IV. Grundsatz der Tarifeinheit gilt nicht bei vertraglicher Bezugnahme

Kommen in einem Betrieb oder Unternehmen mehrere Tarifverträge nebeneinander zur Anwendung, so genannte Tarifpluralität, wird nach dem Grundsatz der Spezialität oder Tarifeinheit der speziellere Tarifvertrag unter Verdrängung des anderen angewandt. Bereits seit geraumer Zeit geht die tarifrechtliche Literatur von einer Rechtsprechungsänderung des BAG aus, die den Grundsatz der Tarifeinheit aufgibt.
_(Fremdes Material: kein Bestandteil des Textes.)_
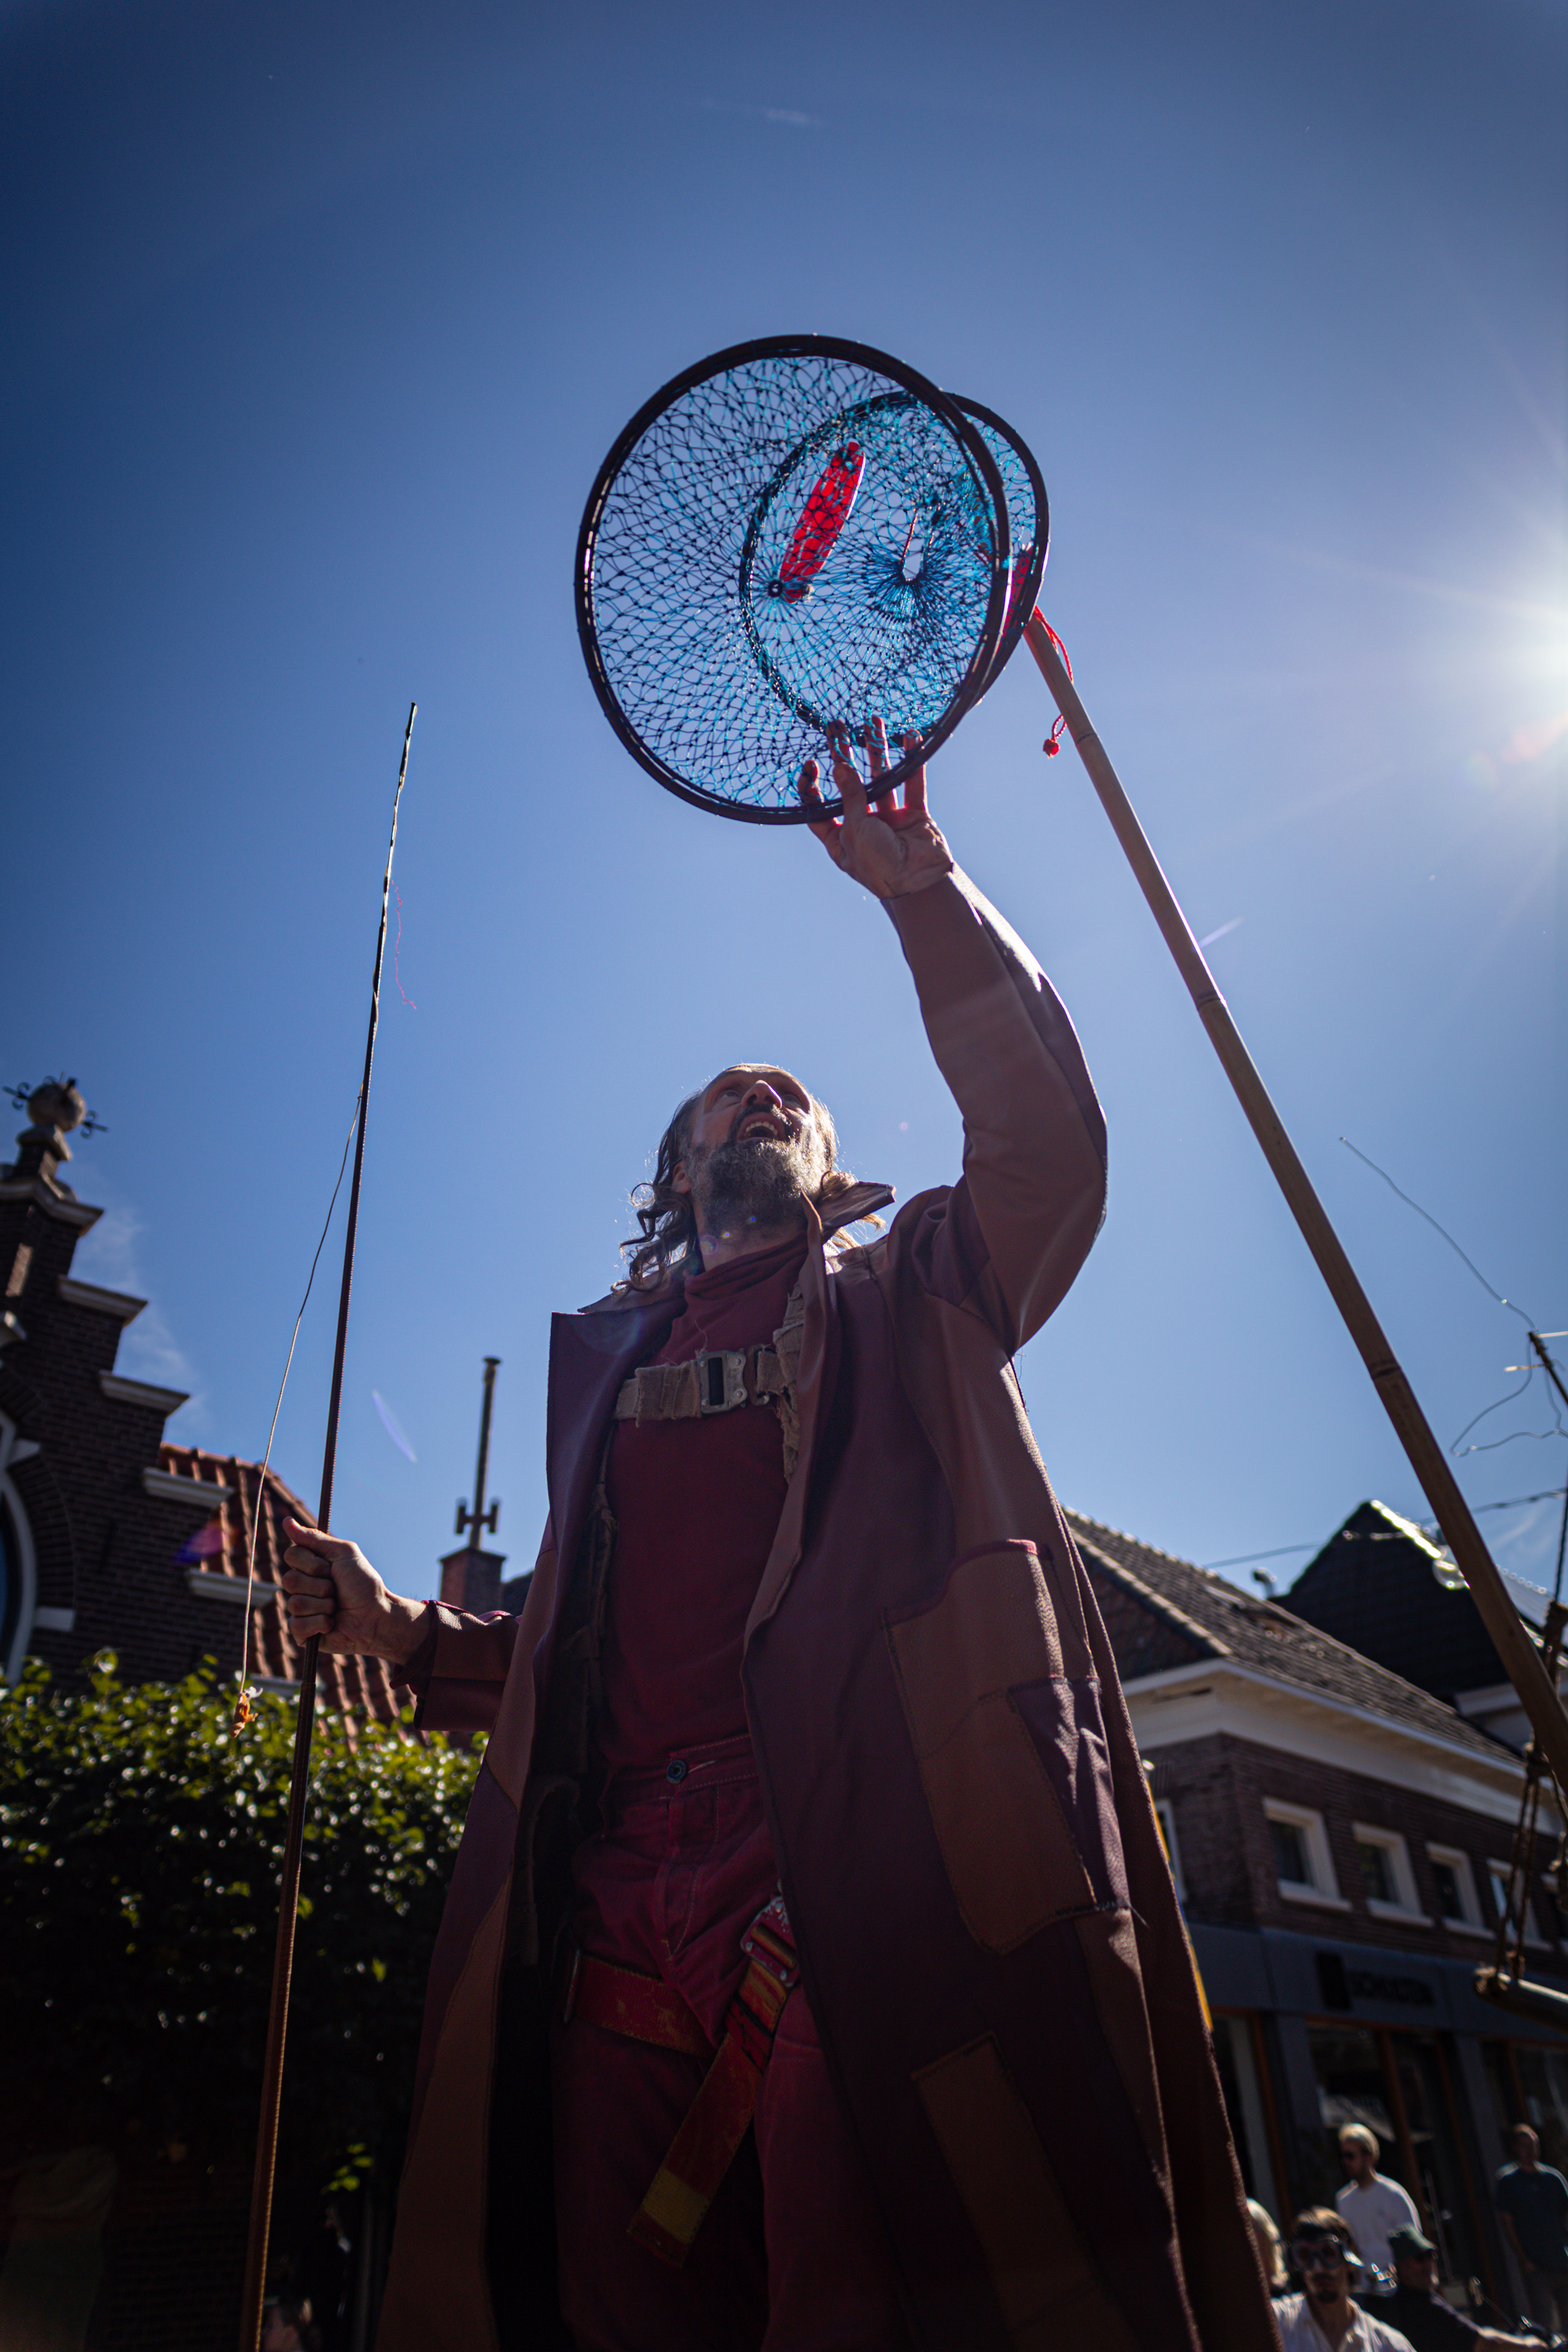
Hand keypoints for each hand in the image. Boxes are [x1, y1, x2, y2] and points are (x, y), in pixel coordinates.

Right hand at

Auch in der vorliegenden Entscheidung wird dies kurz angedeutet, dann aber ausdrücklich von dem 4. Senat offen gelassen, da es nicht zu entscheiden war.

Jedenfalls greift der Grundsatz der Tarifeinheit nicht, wenn es sich um die individualrechtliche Inbezugnahme eines Tarifvertrages handelt. Diese individualrechtliche Inbezugnahme führt nicht zu dessen tarifrechtlicher Geltung mit der Folge, dass seine Bestimmungen im Wege der Auflösung einer Tarifpluralität nach dem tarifrechtlichen Spezialitätsprinzip verdrängt werden könnten. Es handelt sich vielmehr (und allein) um eine einzelvertragliche Regelung von Arbeitsbedingungen. Es geht also nicht um die Konkurrenz zweier Normenverträge. Vielmehr gilt bei der Bindung an einen Tarifvertrag kraft einzelvertraglicher Bezugnahme das tarifrechtliche Günstigkeitsprinzip gem. § 4 Abs. 3 TVG. Fehlt es an der Tarifgebundenheit des Arbeitnehmers, wie im vorliegenden Rechtsstreit, verbleibt es also bei der arbeitsvertraglichen Regelung. Die anders lautende Rechtsprechung des BAG aus dem Jahre 1991, wie im Leitsatz in Fußnote 1 zitiert, hat das BAG nunmehr ausdrücklich aufgegeben.

 

Hinweis für die Praxis:

Der gut begründeten Entscheidung ist zuzustimmen. Zwischen der einzelvertraglichen Vereinbarung und der tarifrechtlichen Geltung eines Tarifvertrages muss unterschieden werden. Die tarifrechtlichen Ablösungs- und Spezialitätsgrundsätze können für den Einzelvertrag nicht greifen. Dem Arbeitgeber stehen dennoch für diese Rechtsfolgen die notwendigen arbeitsvertraglichen Instrumentarien zur Seite. Sollen künftige Tarifwechsel auch für den nicht tarifgebundenen Arbeitnehmer gelten, muss eine große dynamische Bezugnahmeklausel bzw. eine so genannte Tarifwechselklausel vereinbart werden. Liegen diese Voraussetzungen nicht vor, ist der Arbeitgeber gezwungen, verschiedene Tarifverträge im Betrieb anzuwenden.